Great article! I’m especially interested since you actually lived FI for a while and achieved a 50% savings rate. I’ve listened to ton of podcasts about FI, and they promote how you can still enjoy life cheaply – playing board games, spending time with your family, using travel rewards for your vacations, etc. I’m very interested in the other perspective – what things did you miss that just couldn’t be supported when saving 50%? How long did you manage to save at a 50% rate?

Kristine Hayes
Kristine Hayes
1 year ago
Reply to  Phil M

Hi Phil. I managed a 50% savings rate for nearly 2 years. Prior to that I was saving somewhere between 10 and 40%. I kind of ‘ramped up’ to the 50% rate over a couple of years.
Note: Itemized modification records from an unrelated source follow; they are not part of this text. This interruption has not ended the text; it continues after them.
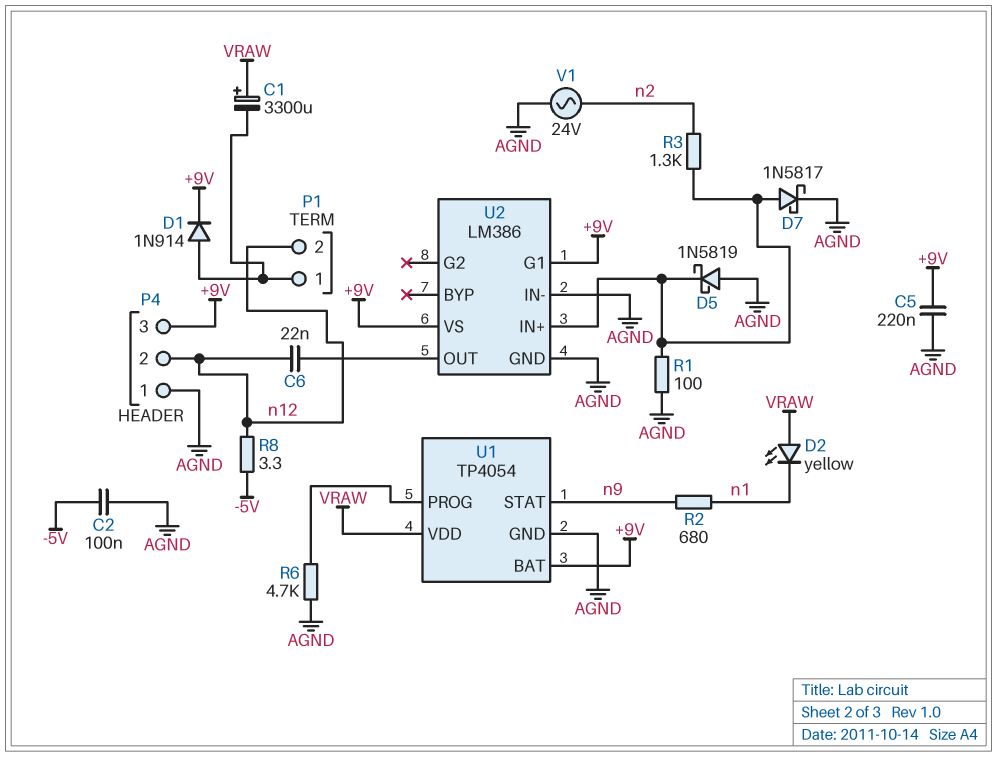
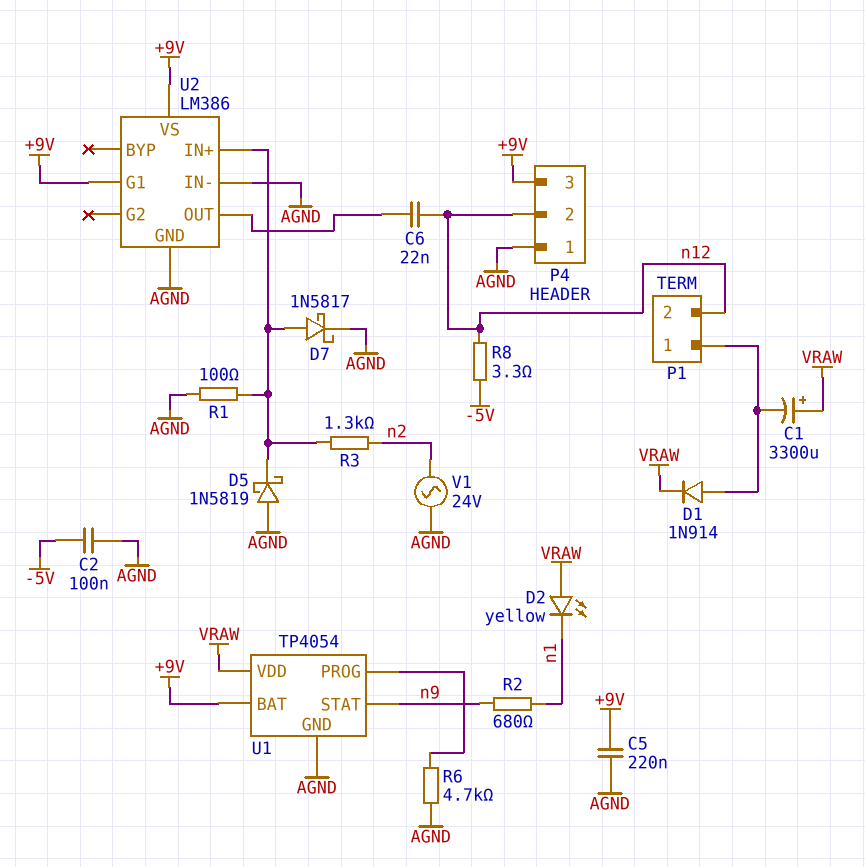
D1: diode 1N914 (A P1/1, K +9V) -> diode 1N914 (A P1/1, K VRAW)

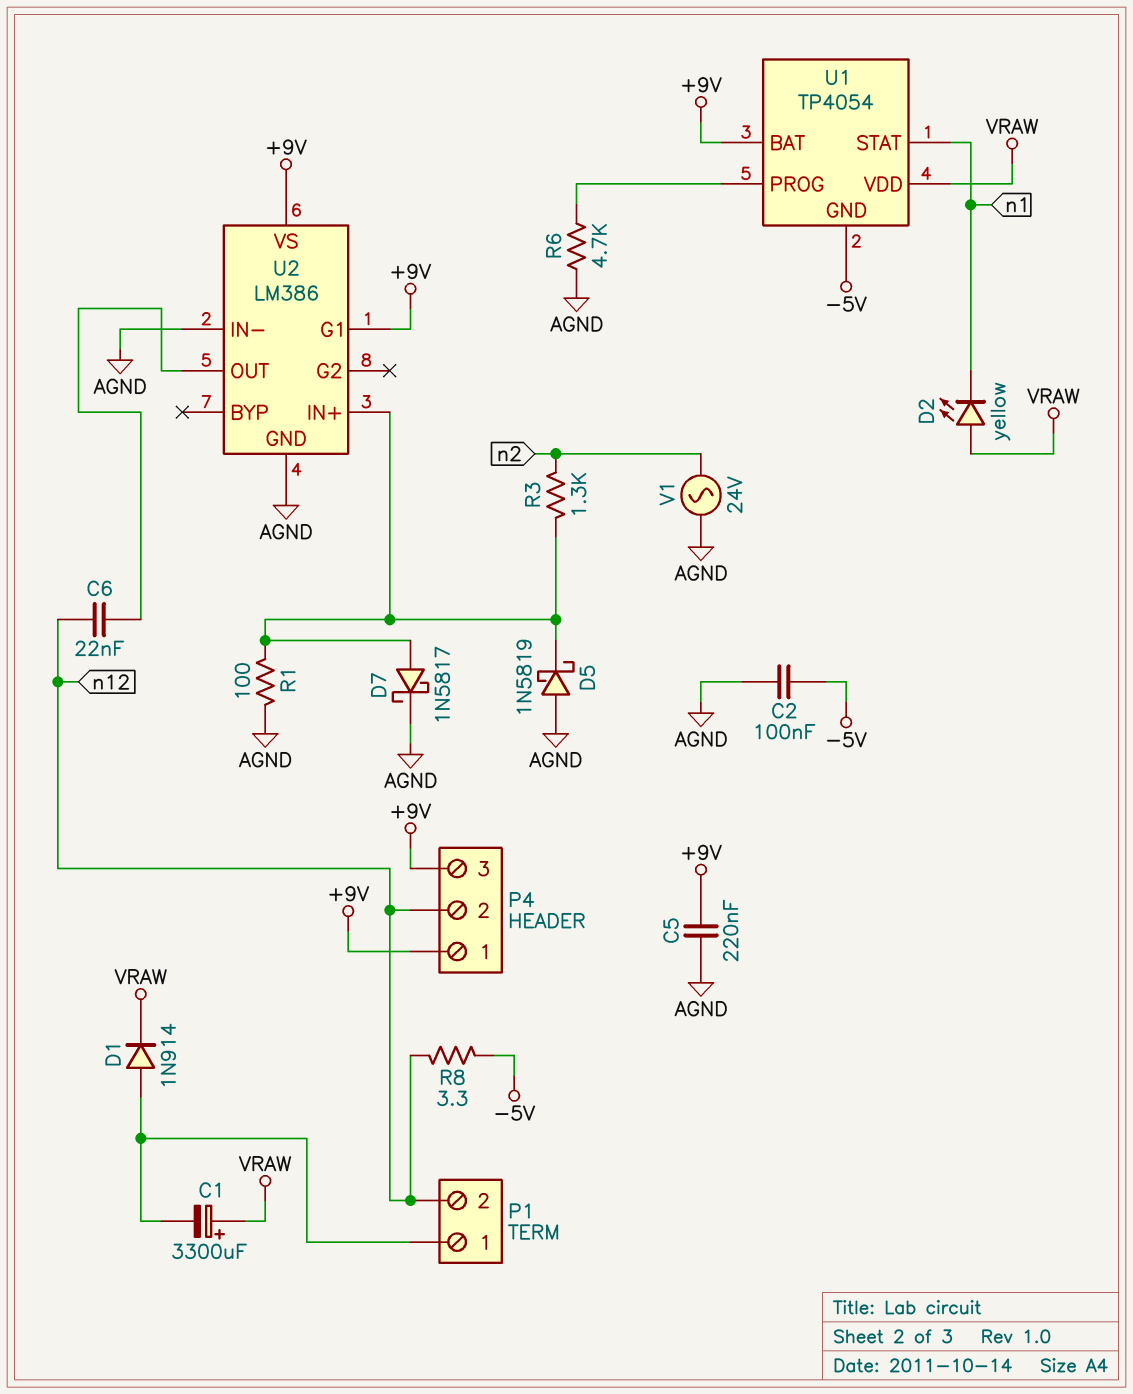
P4 pin 1: AGND -> +9V
R2: 680 (n1, n9) -> none
U1 pin GND: AGND -> -5V
U1 pin STAT: n9 -> n1

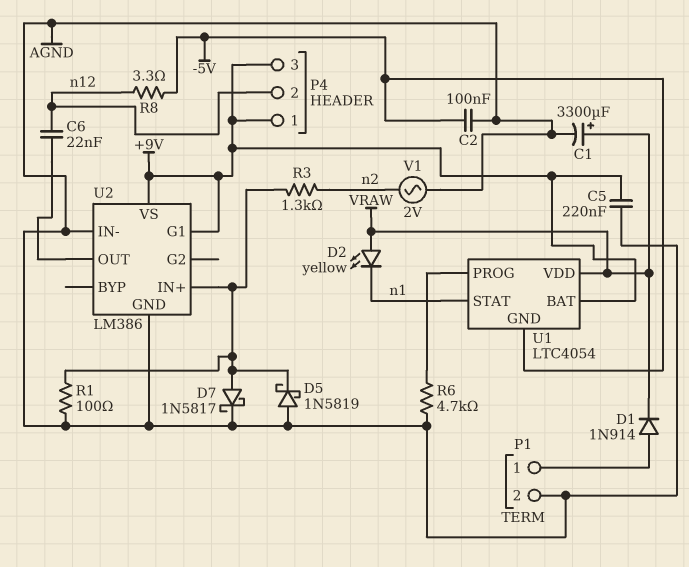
C1: 3300uF (plus VRAW, minus P1/1) -> 3300uF (plus VRAW, minus AGND)
P1 pin 2: n12 -> AGND
U1: TP4054 -> LTC4054
V1: AC 24V (AGND, n2) -> AC 2V (AGND, n2)

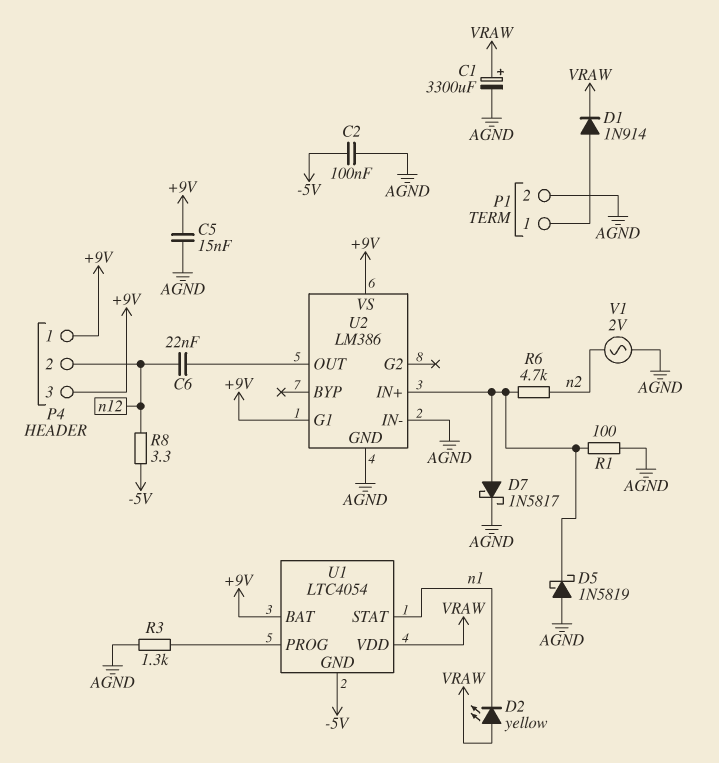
C5: 220nF (+9V, AGND) -> 15nF (+9V, AGND)
R3: 1.3k (U2/IN+, n2) -> 1.3k (AGND, U1/PROG)
R6: 4.7k (AGND, U1/PROG) -> 4.7k (U2/IN+, n2)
At the time, it wasn’t that difficult for me to do. I’m an extreme introvert, so spending time alone isn’t a problem for me. Spending an evening reading a library book is my idea of an ideal ‘night out’. At the time I was trying to achieve ‘FI’, I was also single and lived in an apartment. That was the hardest part for me…I owned two homes prior to getting divorced and moving into an apartment. Apartment life wasn’t my favorite, but it did allow me to save a lot of money. About a year-and-a-half ago, I got remarried and purchased a home. That was the end of my 50% savings rate. I put $80K down on my home and have spent a considerable amount of money fixing the place up. That said, I live in an area that’s pretty ‘hot’ with regards to real estate prices, so I feel pretty confident that my investment in real estate will pay off in the end. I certainly don’t regret achieving a high savings rate for those two years, but overall, I’m much happier these days just living within my means and saving a much smaller percentage of my income.